Shavar Jeffries, blogging over at the Black Professors blog, continues to write about school choice and its importance to the black community (and by assocation, the latino community as well).
This time however, the post is about School Choice and its connection to the Civil Rights Establishment. Professor Jeffries writes:
According to the Joint Center for Political and Economic Studies, Black parents, especially Black parents of children in urban schools, strongly support school choice. This result should be unsurprising: The futures of their children are directly, if not irrevocably, compromised by the continuing failure of urban schools. At the same time, most longstanding civil-rights organizations — like the NAACP, the NAACP Legal Defense and Education Fund, and the Leadership Conference on Civil Rights (LCCR) — strongly oppose school choice. The following assertions of LCCR, contained in its platform statement on educational matters, is typical:
After Brown, discrimination and resistance to integration was so extreme in places like Prince Edward County, Va., that they closed their public schools and used taxpayer money for vouchers to pay for private schools for white children. Vouchers are still a way to abandon public education, increase segregation, and leave millions of children behind; we can’t go back to this shameful tradition.
Established civil-rights organizations often repeat the mantra that contemporary school-choice policies are simply a reflection of discriminatory policies used decades ago to subvert Brown.
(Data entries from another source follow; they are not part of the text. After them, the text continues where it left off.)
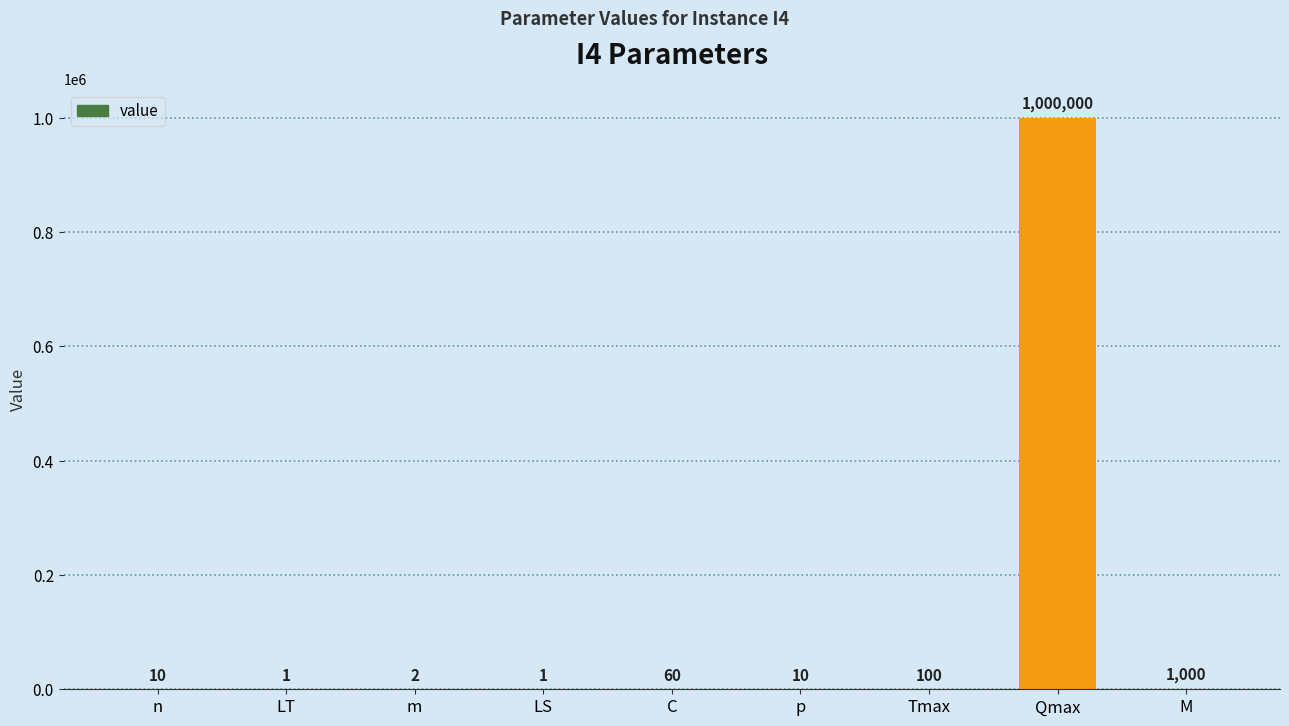

What is the sum of the values at M and Qmax?

1001000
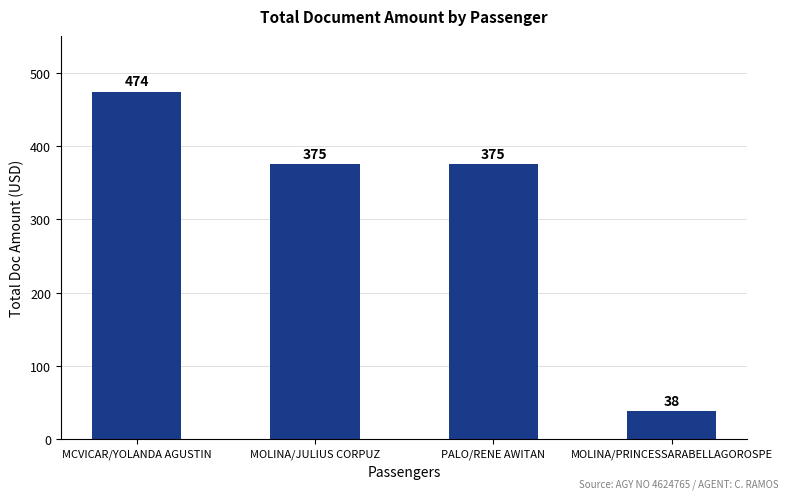

What is the difference between the values at MOLINA/PRINCESSARABELLAGOROSPE and PALO/RENE AWITAN?

337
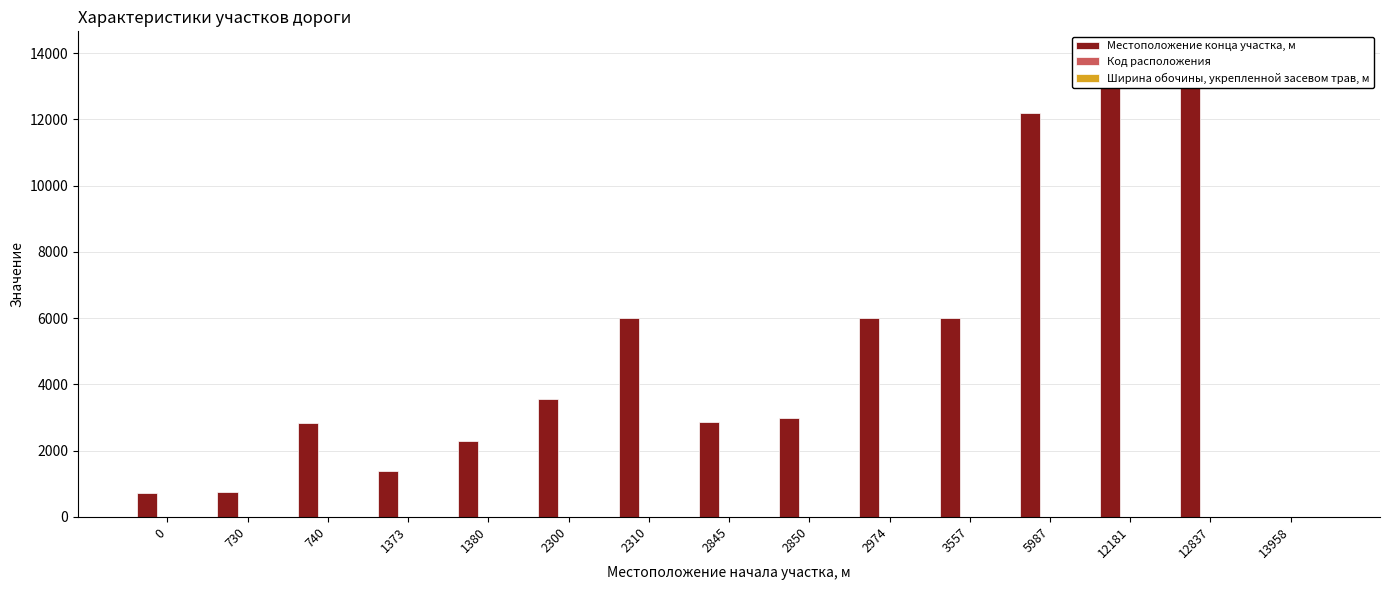

How many bars are there in total?

45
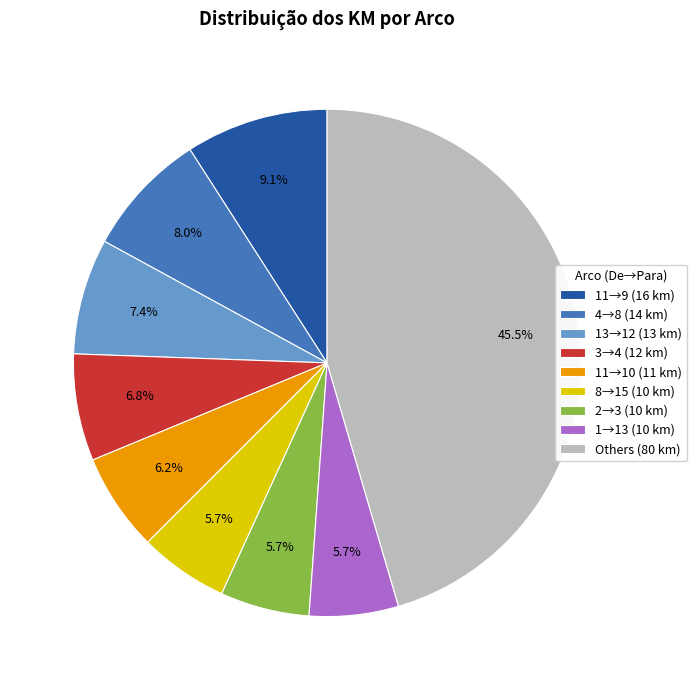

Which slice is the largest?

Others (80 km)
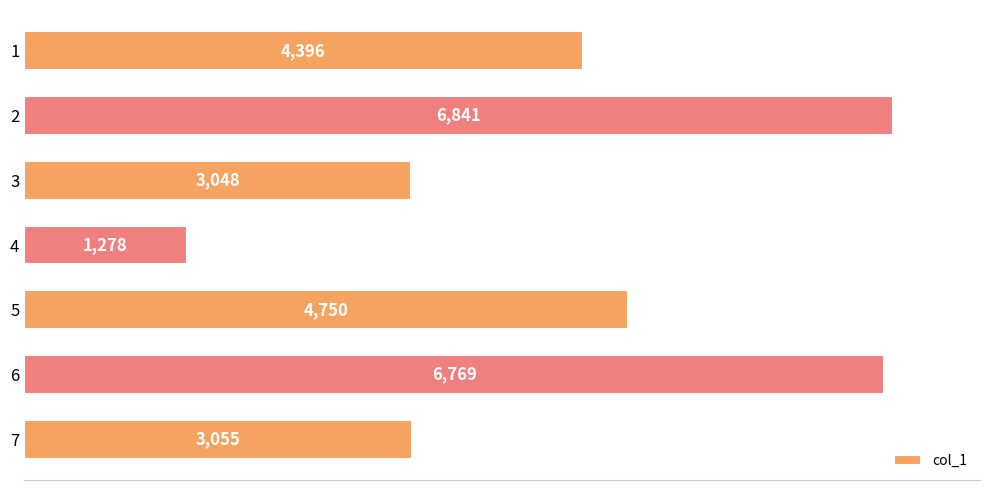

What is the change in value from 2 to 3?

-3793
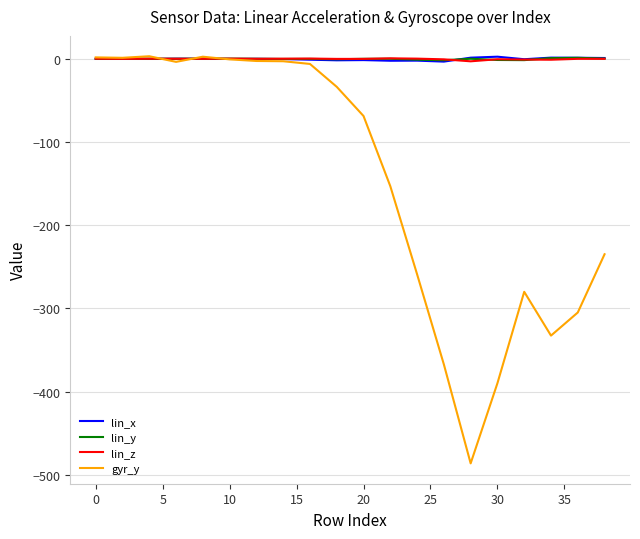

Which series has the largest range (max minus min)?

gyr_y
But this claim is misplaced for several reasons, not least of which is the simple fact that most Black children are educated in overwhelmingly minority schools. This de facto public-school segregation is largely the consequence of residential segregation coupled with narrow judicial constructions of federal courts’ remedial authority under Brown II to compel integration — judicial power limited particularly by the Court’s effective prohibition on metropolitan remedies in Milliken v. Bradley and its decisions in the 1990s facilitating the termination of desegregation decrees.
In this context of broad de facto segregation, the notion that school choice would enhance segregation concerning the children purportedly left behind by vouchers seems incongruous: These children were left behind long ago by the mass exodus from these neighborhoods of Whites and the middle class. Indeed, vouchers not only fail meaningfully to enhance segregation, but perhaps offer the best opportunity to facilitate integration. In many respects, the only weapon left in the arsenal of the public-school integrationist is the magnet school, a school designed primarily to provide a kind of education likely to persuade racially and economically diverse groups of parents voluntarily to enroll their children.
In any event, not only does the continued preoccupation with integration seem untenable given current demographic and jurisprudential realities (leaving aside, for the moment, the educational value of compelled integration, an issue which I will discuss later), but also it fails to address specifically the substantive effectiveness of the education urban public schools provide to Black students. Black children need to learn, and need to do so immediately given the exigencies of the modern economy. Public schools, objectively, are not getting the job done and have not done so for decades. At the same time, Black, urban parents possess a limited, if extant at all, capacity to impact public-school politics in a way likely to affect sustainable systemic change.
I thus wonder what it is our established civil-rights leadership is thinking. While our leadership focuses quixotically on a remedy devoid of practical currency, we are in the midst of losing yet another generation of Black children to a government-run system that demonstrably is failing their needs.
The last sentence bears repeating, “While our leadership focuses quixotically on a remedy devoid of practical currency, we are in the midst of losing yet another generation of Black children to a government-run system that demonstrably is failing their needs”.


Dear Sir. Thank you for picking me up from the airport and for dinner. You are a true friend. Like always, this post is fascinating. Yawn. Sorry, jet lag. Anyway, I very much want to hear your thoughts on today’s LA Times front page article, “Prisons to Curtail Racial Segregation.” Please be specific in whether or not you agree with the February supreme court decision which nullified the use of race as a factor in how prisoners are settled. Thank you sir. If you ever want me to write a specific post which will bring out my own ideological contradictions, I’d be happy to.
WTF!!! I’ll do more than just give you my opinion, I’ll create a separate post on it.